A exumação do cadáver de Manuel já está a dar os primeiros e perigosos frutos na novela da SIC. Cientes de que a nova autópsia pode deitar por terra a tese de suicídio, as vilãs de "Vitória" entram em contagem decrescente. Nos próximos episódios, a mansão vai ser palco de uma aparatosa operação policial, deixando Carolina e Margarida sem margem para fuga.
A Invasão com Mandado de Busca
Tudo acontece quando a agente Alice e vários inspetores da polícia batem à porta da mansão com um mandado judicial de busca e apreensão. Carolina tenta manter a pose aristocrática e protestar contra o que considera uma "ofensa à memória do marido", mas as autoridades não vacilam e espalham-se pelas divisões da casa, revirando gavetas, armários e escritórios à procura de vestígios de crime, armas ou documentos ocultos.

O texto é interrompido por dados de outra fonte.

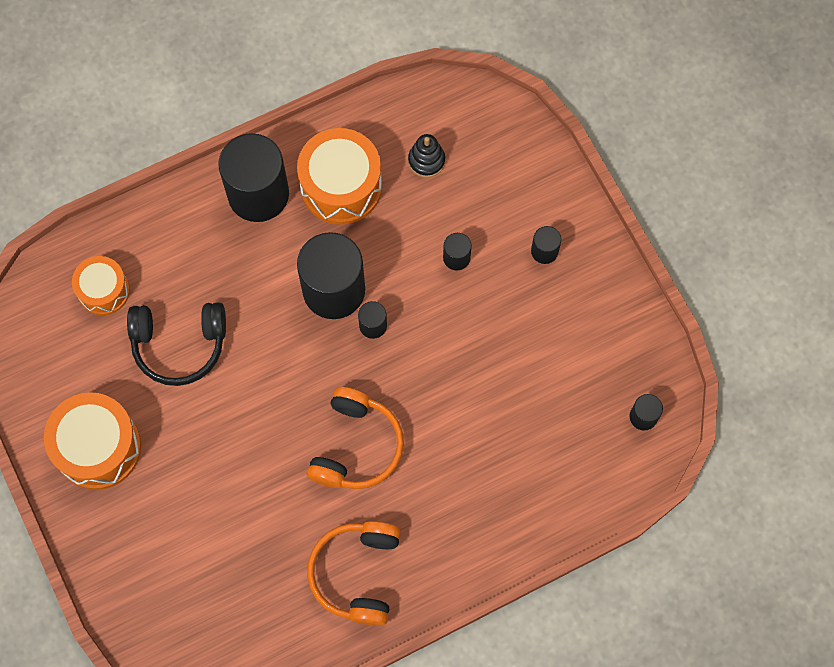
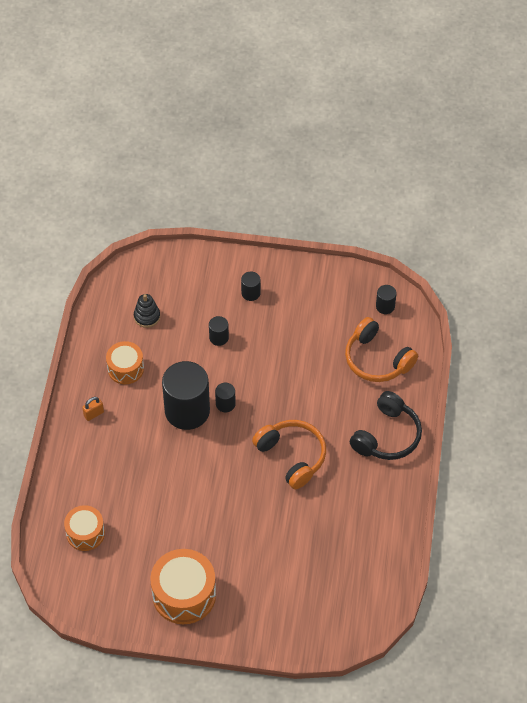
camera: 55 degrees left, 15 degrees down
(179, 345) = (154, 512): black headphones -> black headphones (387, 436)
(258, 194) = (93, 414): black cylinder -> orange padlock
(341, 186) = (125, 368): orange drum -> orange drum, size x0.62
(357, 573) = (368, 501): orange headphones -> orange headphones (377, 359)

O verdadeiro momento de pânico acontece no andar de cima. Ao perceber que a polícia vai passar a pente fino os aposentos, Margarida corre para o quarto determinada a destruir ou esconder documentos altamente comprometedores que a ligam ao dia da morte do pai e às contas bancárias secretas.
De luvas calçadas para não deixar impressões digitais, Alice entra de rompante no quarto e apanha a vilã em flagrante delito. Numa tentativa desesperada de disfarçar, Margarida tenta esconder os papéis atrás das costas e alega privacidade, mas a agente da polícia mantém-se firme e implacável:
"Se não tem nada a esconder, colabore. Estes documentos estão apreendidos para investigação."
O Desespero de Carolina
Enquanto as autoridades recolhem sacos cheios de potenciais provas materiais, Carolina assiste a tudo na sala, a ver o seu império e a sua liberdade por um fio. Com os filhos Henrique e Sérgio a apoiarem as investigações da polícia, as duas mulheres percebem que a cumplicidade que as unia no crime pode agora transformá-se numa rampa de lançamento direta para a prisão.